__REQUIREMENT__:
An exact copy of the data is required. No picture may appear in it.

(Stored data)
◇ ◇ ◇ ◇
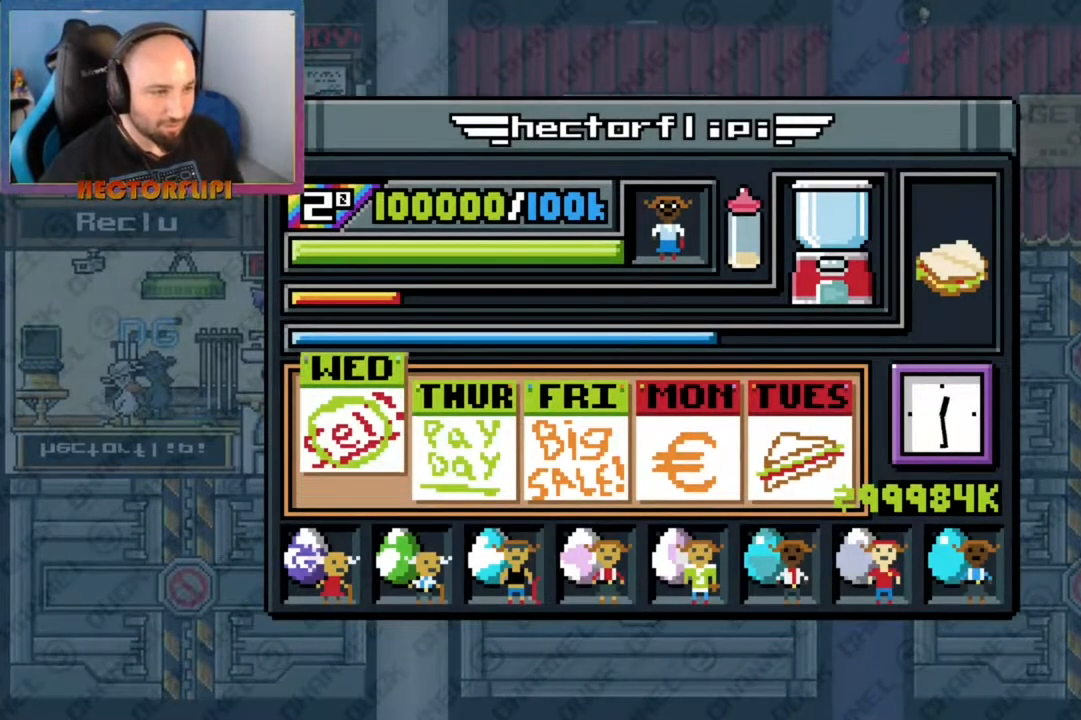
{"buttons": ["A"], "left_stick": "center", "right_stick": "center", "events": [[133, "A", "down"], [217, "A", "up"], [300, "A", "down"], [383, "A", "up"], [467, "A", "down"]]}
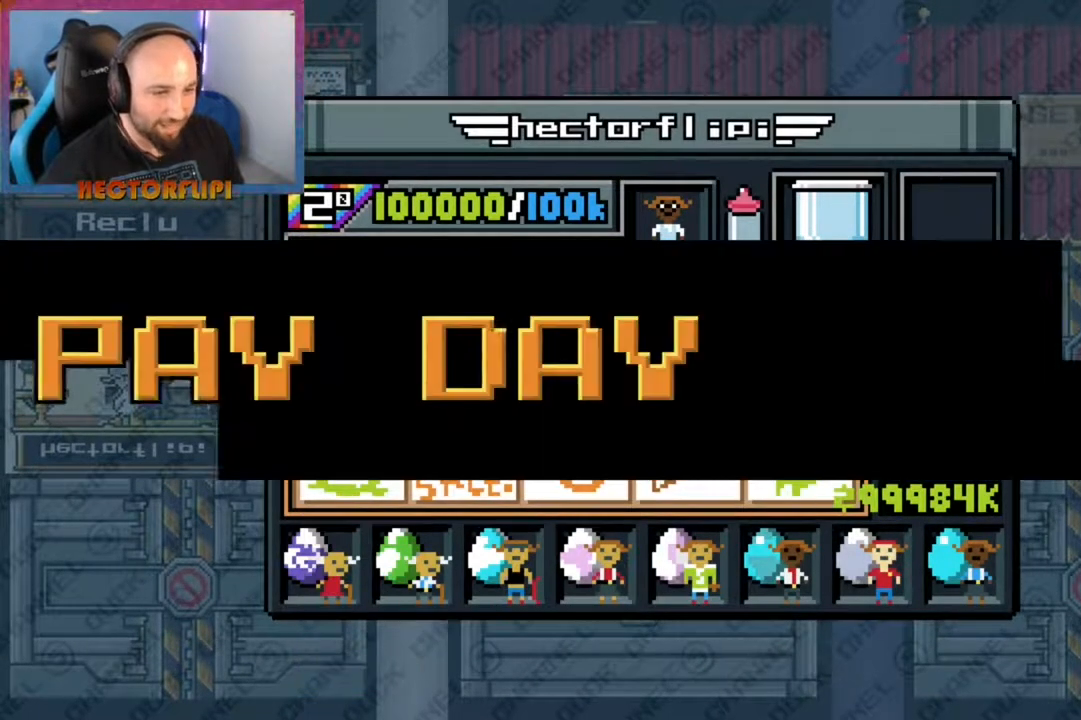
{"buttons": ["A"], "left_stick": "center", "right_stick": "center", "events": [[50, "A", "up"], [133, "A", "down"], [233, "A", "up"], [500, "A", "down"]]}
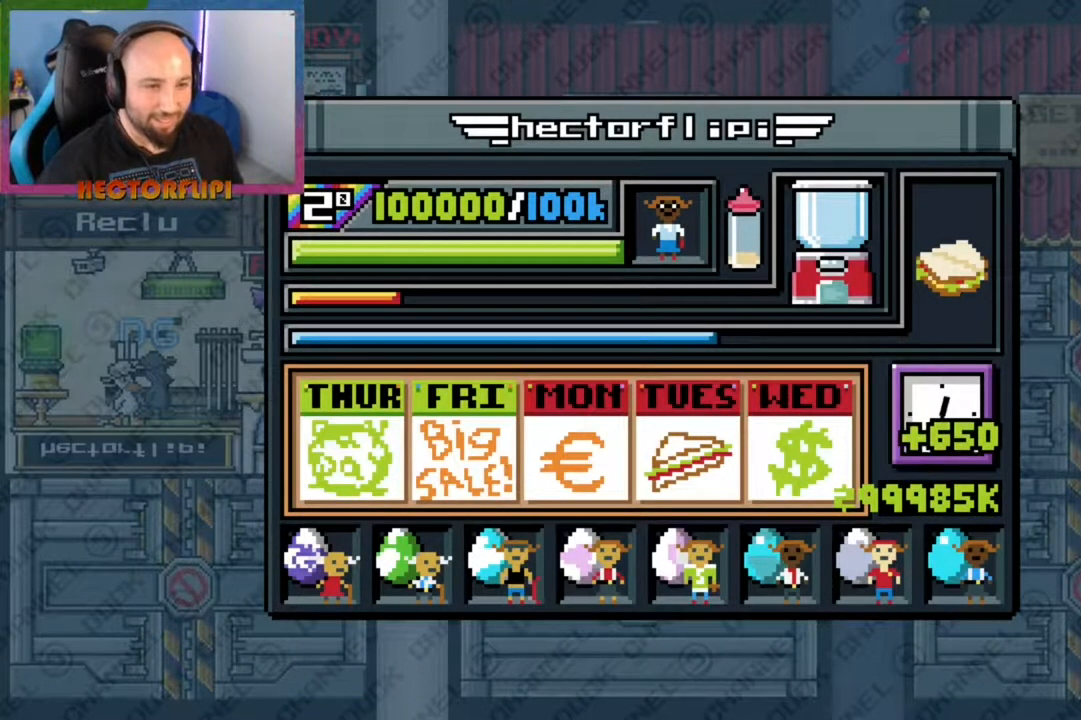
{"buttons": ["A"], "left_stick": "center", "right_stick": "center", "events": [[117, "A", "up"], [200, "A", "down"], [283, "A", "up"], [433, "A", "down"]]}
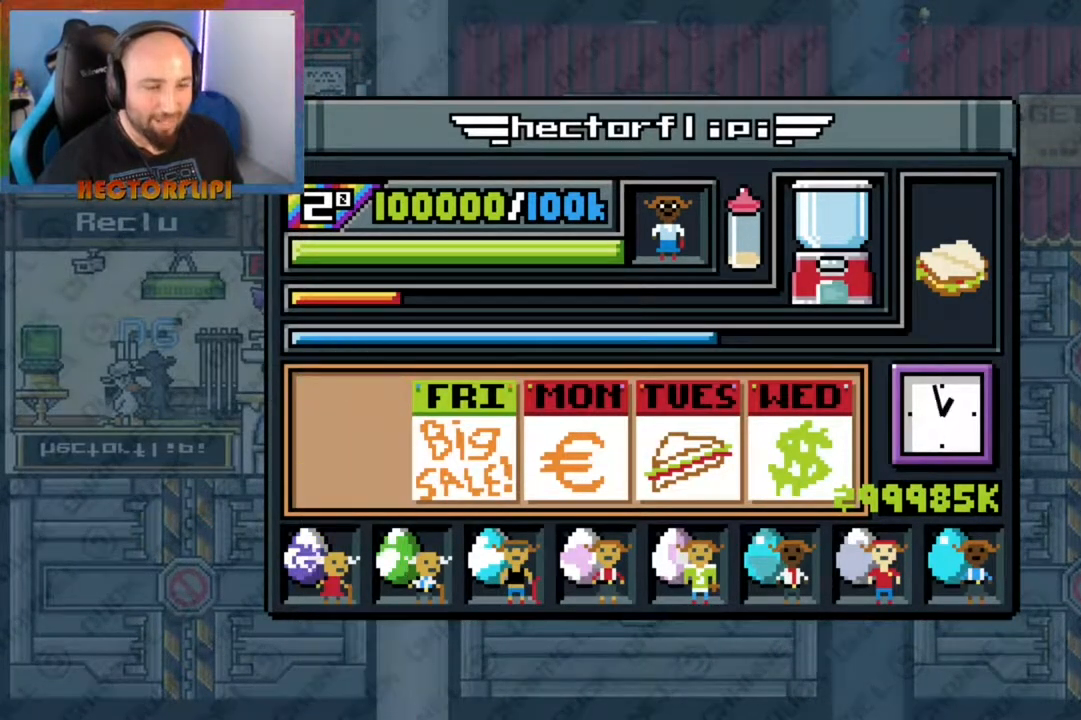
{"buttons": [], "left_stick": "center", "right_stick": "center", "events": [[33, "A", "up"], [100, "A", "down"], [217, "A", "up"], [283, "A", "down"], [383, "A", "up"]]}
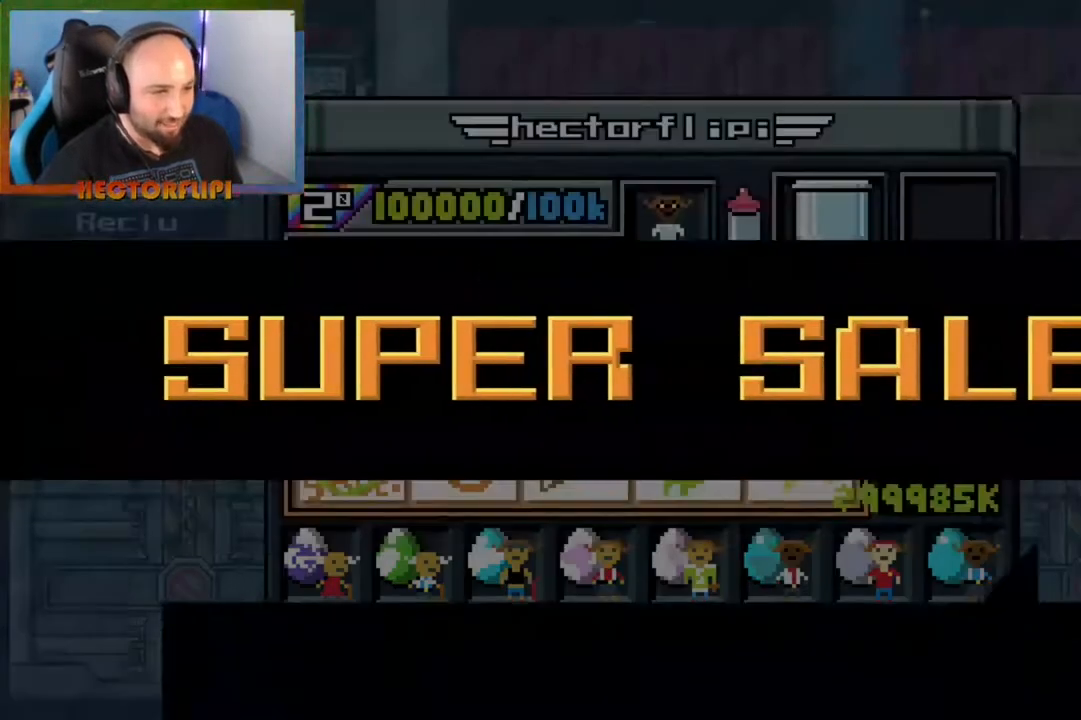
{"buttons": [], "left_stick": "center", "right_stick": "center", "events": [[117, "A", "down"], [167, "A", "up"], [267, "A", "down"], [317, "A", "up"]]}
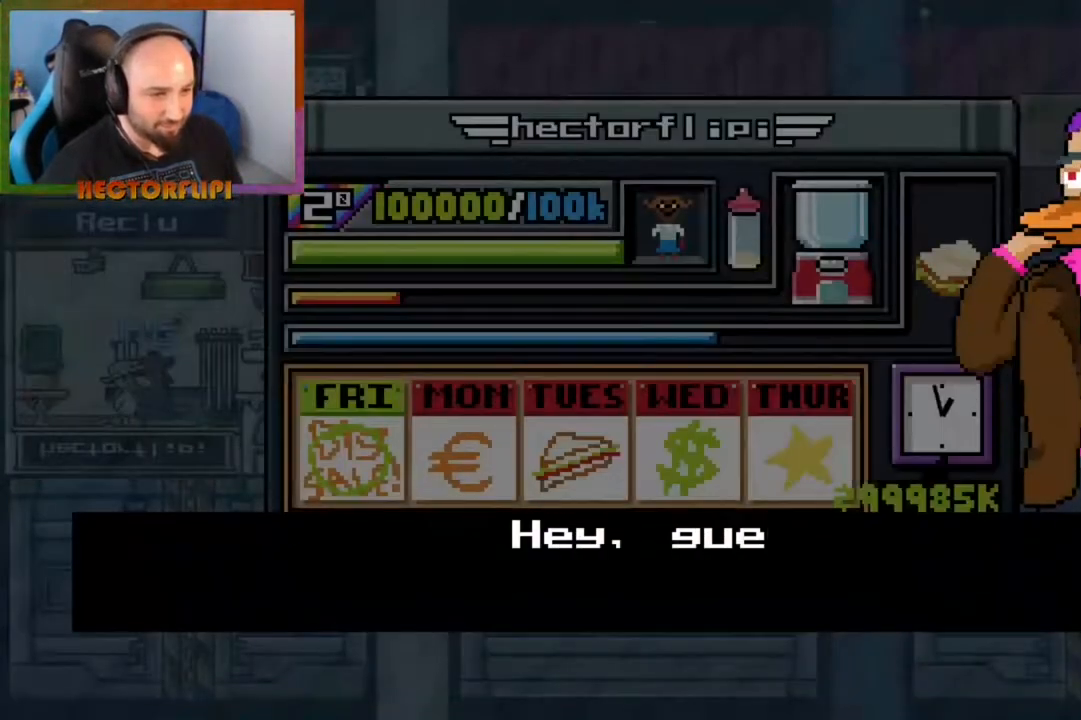
{"buttons": [], "left_stick": "center", "right_stick": "center", "events": [[200, "A", "down"], [300, "A", "up"], [383, "A", "down"], [467, "A", "up"]]}
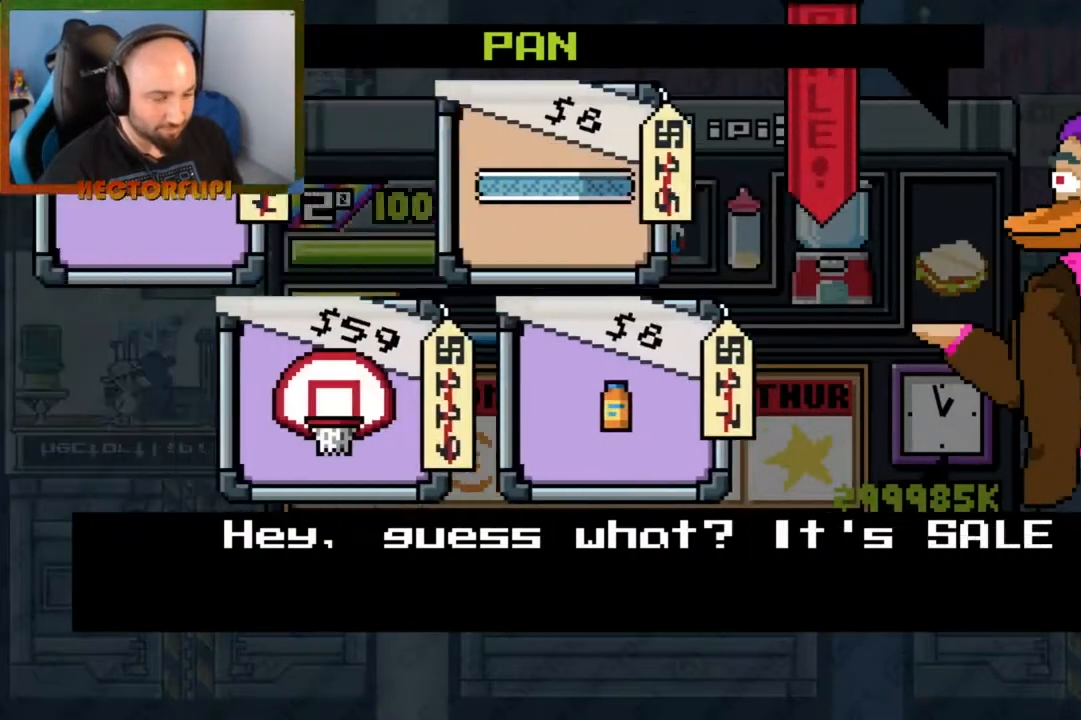
{"buttons": [], "left_stick": "center", "right_stick": "center", "events": [[33, "A", "down"], [133, "A", "up"], [200, "A", "down"], [267, "A", "up"], [367, "A", "down"], [417, "A", "up"]]}
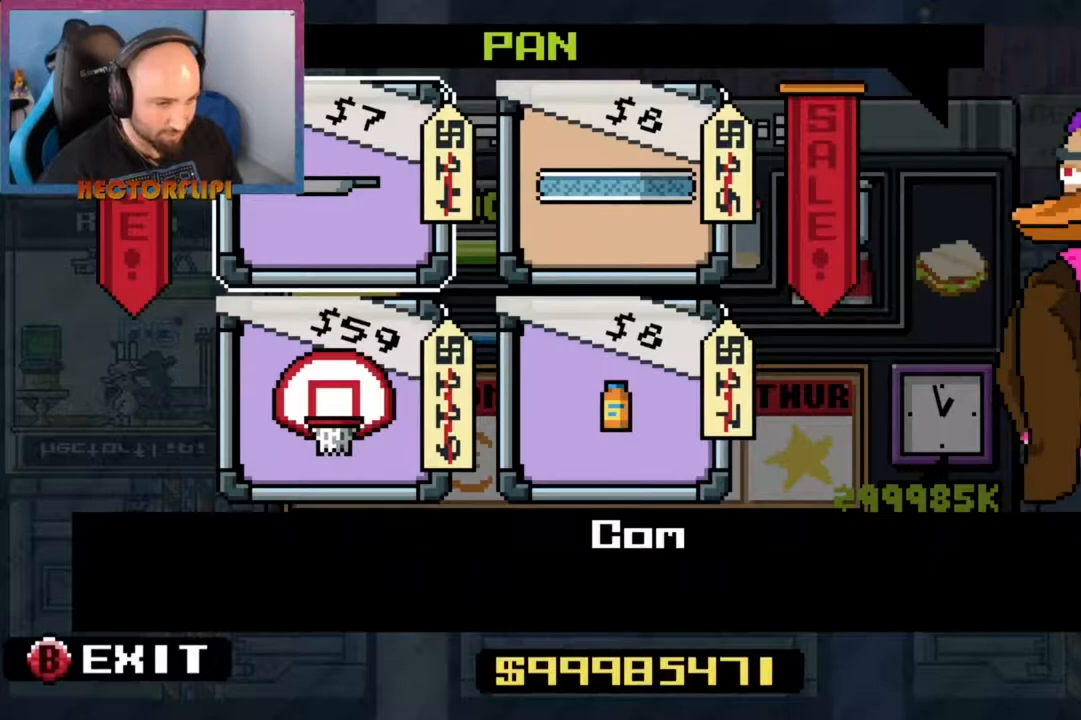
{"buttons": [], "left_stick": "center", "right_stick": "center", "events": [[333, "A", "down"], [400, "A", "up"]]}
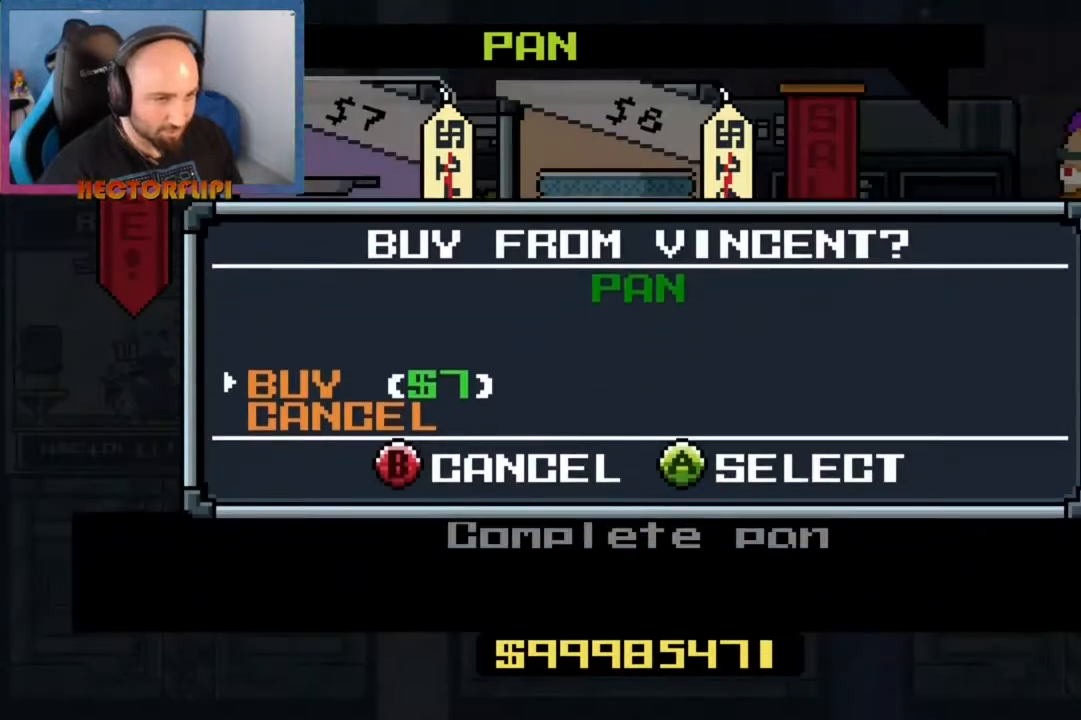
{"buttons": [], "left_stick": "center", "right_stick": "center", "events": [[67, "left_stick", "right"], [200, "left_stick", "center"], [250, "A", "down"], [383, "A", "up"]]}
◇ ◇ ◇ ◇
__OUTPUT OF THE TASK__:
{"buttons": ["A"], "left_stick": "center", "right_stick": "center", "events": [[133, "A", "down"], [217, "A", "up"], [300, "A", "down"], [383, "A", "up"], [467, "A", "down"]]}
{"buttons": ["A"], "left_stick": "center", "right_stick": "center", "events": [[50, "A", "up"], [133, "A", "down"], [233, "A", "up"], [500, "A", "down"]]}
{"buttons": ["A"], "left_stick": "center", "right_stick": "center", "events": [[117, "A", "up"], [200, "A", "down"], [283, "A", "up"], [433, "A", "down"]]}
{"buttons": [], "left_stick": "center", "right_stick": "center", "events": [[33, "A", "up"], [100, "A", "down"], [217, "A", "up"], [283, "A", "down"], [383, "A", "up"]]}
{"buttons": [], "left_stick": "center", "right_stick": "center", "events": [[117, "A", "down"], [167, "A", "up"], [267, "A", "down"], [317, "A", "up"]]}
{"buttons": [], "left_stick": "center", "right_stick": "center", "events": [[200, "A", "down"], [300, "A", "up"], [383, "A", "down"], [467, "A", "up"]]}
{"buttons": [], "left_stick": "center", "right_stick": "center", "events": [[33, "A", "down"], [133, "A", "up"], [200, "A", "down"], [267, "A", "up"], [367, "A", "down"], [417, "A", "up"]]}
{"buttons": [], "left_stick": "center", "right_stick": "center", "events": [[333, "A", "down"], [400, "A", "up"]]}
{"buttons": [], "left_stick": "center", "right_stick": "center", "events": [[67, "left_stick", "right"], [200, "left_stick", "center"], [250, "A", "down"], [383, "A", "up"]]}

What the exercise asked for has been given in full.